## Exercises to complete
**1.** Reproduce the part of the Treasury regulation passage that opens with the words containing "When a loss" and closes with "for the stock.".
**2.** Pick up the Treasury regulation passage after its final sentence and continue writing it.

## Source passage

When a loss corporation issues stock, it increases its earnings power
by the value of the property it receives, regardless of whether that
value represents a fair price for the stock.
Special Analyses
It has been determined that this Treasury decision is not a
significant regulatory action as defined in Executive Order 12866. It
has also been determined that section 553(b) of the Administrative
Procedure Act (5 U.S.C. chapter 5) and the Regulatory Flexibility Act
(5 U.S.C. chapter 6) do not apply to these regulations, and therefore,
a Regulatory Flexibility Analysis is not required. Pursuant to section
7805(f) of the Code, the notice of proposed rulemaking for the
regulations was submitted to the Chief Counsel for Advocacy of the
Small Business Administration for comment on their impact on small
business.

Images with pose keypoints:
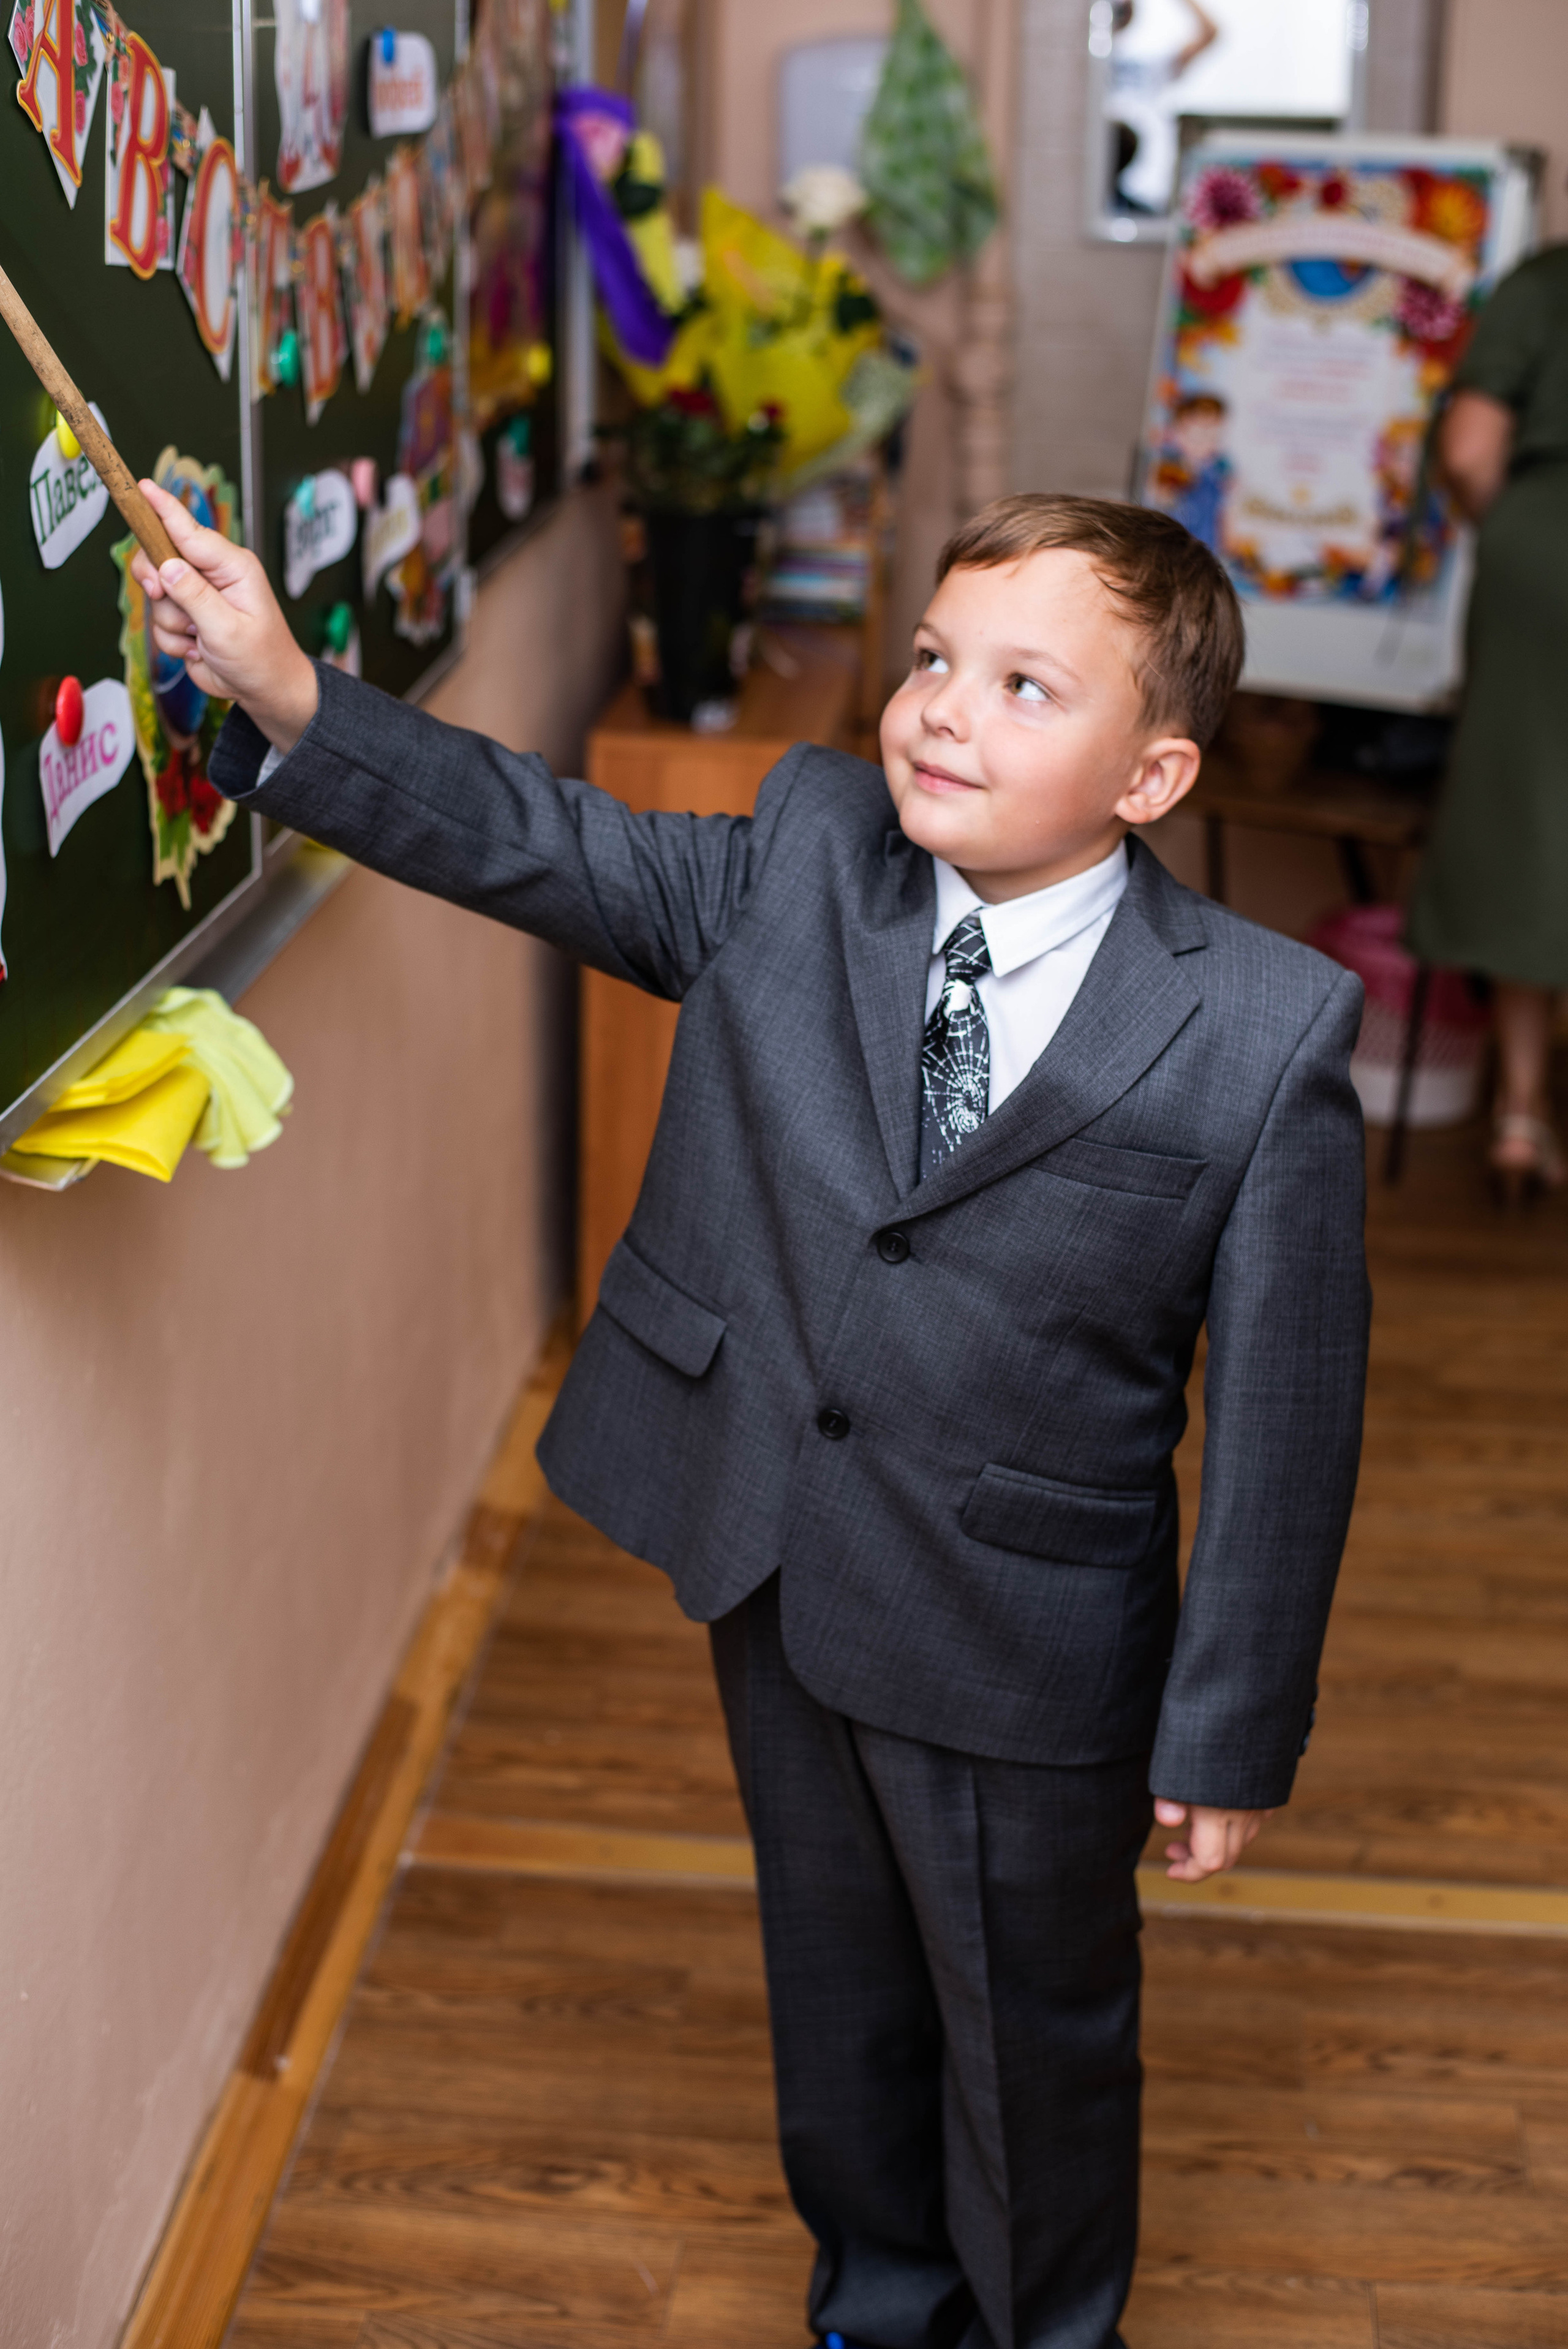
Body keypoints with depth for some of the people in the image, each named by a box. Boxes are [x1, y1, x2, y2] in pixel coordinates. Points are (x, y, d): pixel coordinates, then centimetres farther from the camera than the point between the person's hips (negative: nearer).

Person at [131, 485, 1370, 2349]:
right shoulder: (805, 857, -7)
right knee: (839, 1988, 26)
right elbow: (539, 844, -9)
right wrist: (284, 702, -25)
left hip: (1025, 1644, -4)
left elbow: (1283, 1407, -15)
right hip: (774, 1575, 4)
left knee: (1034, 2036, 19)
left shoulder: (1265, 1035, -20)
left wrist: (1231, 1733, -10)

## Written answers
**1.**
When a loss corporation issues stock, it increases its earnings power
by the value of the property it receives, regardless of whether that
value represents a fair price for the stock.

**2.**
Drafting Information
The principal author of these regulations is Robert Liquerman,
Office of the Assistant Chief Counsel (Corporate), Office of Chief
Counsel, Internal Revenue Service. However, personnel from other
offices of the Internal Revenue Service and Treasury Department
participated in developing the regulations, in matters of both
substance and style.
List of Subjects
26 CFR Part 1
Income taxes, Reporting and recordkeeping requirements.
26 CFR Part 301
Employment taxes, Estate taxes, Excise taxes, Gift taxes, Income
taxes, Penalties, Reporting and recordkeeping requirements.
26 CFR Part 602
Reporting and recordkeeping requirements.
Adoption of Amendments to the Regulations
Accordingly, 26 CFR parts 1, 301 and 602 are amended to read as
follows:
PART 1--INCOME TAXES
Paragraph 1. The authority citation for part 1 is amended by
revising the entry for Sec. 1.382-9 to read as follows:
Authority: 26 U.S.C. 7805 * * * Section 1.382-9 also issued
under 26 U.S.C. 382(l)(1)(B), (l)(3), and (m).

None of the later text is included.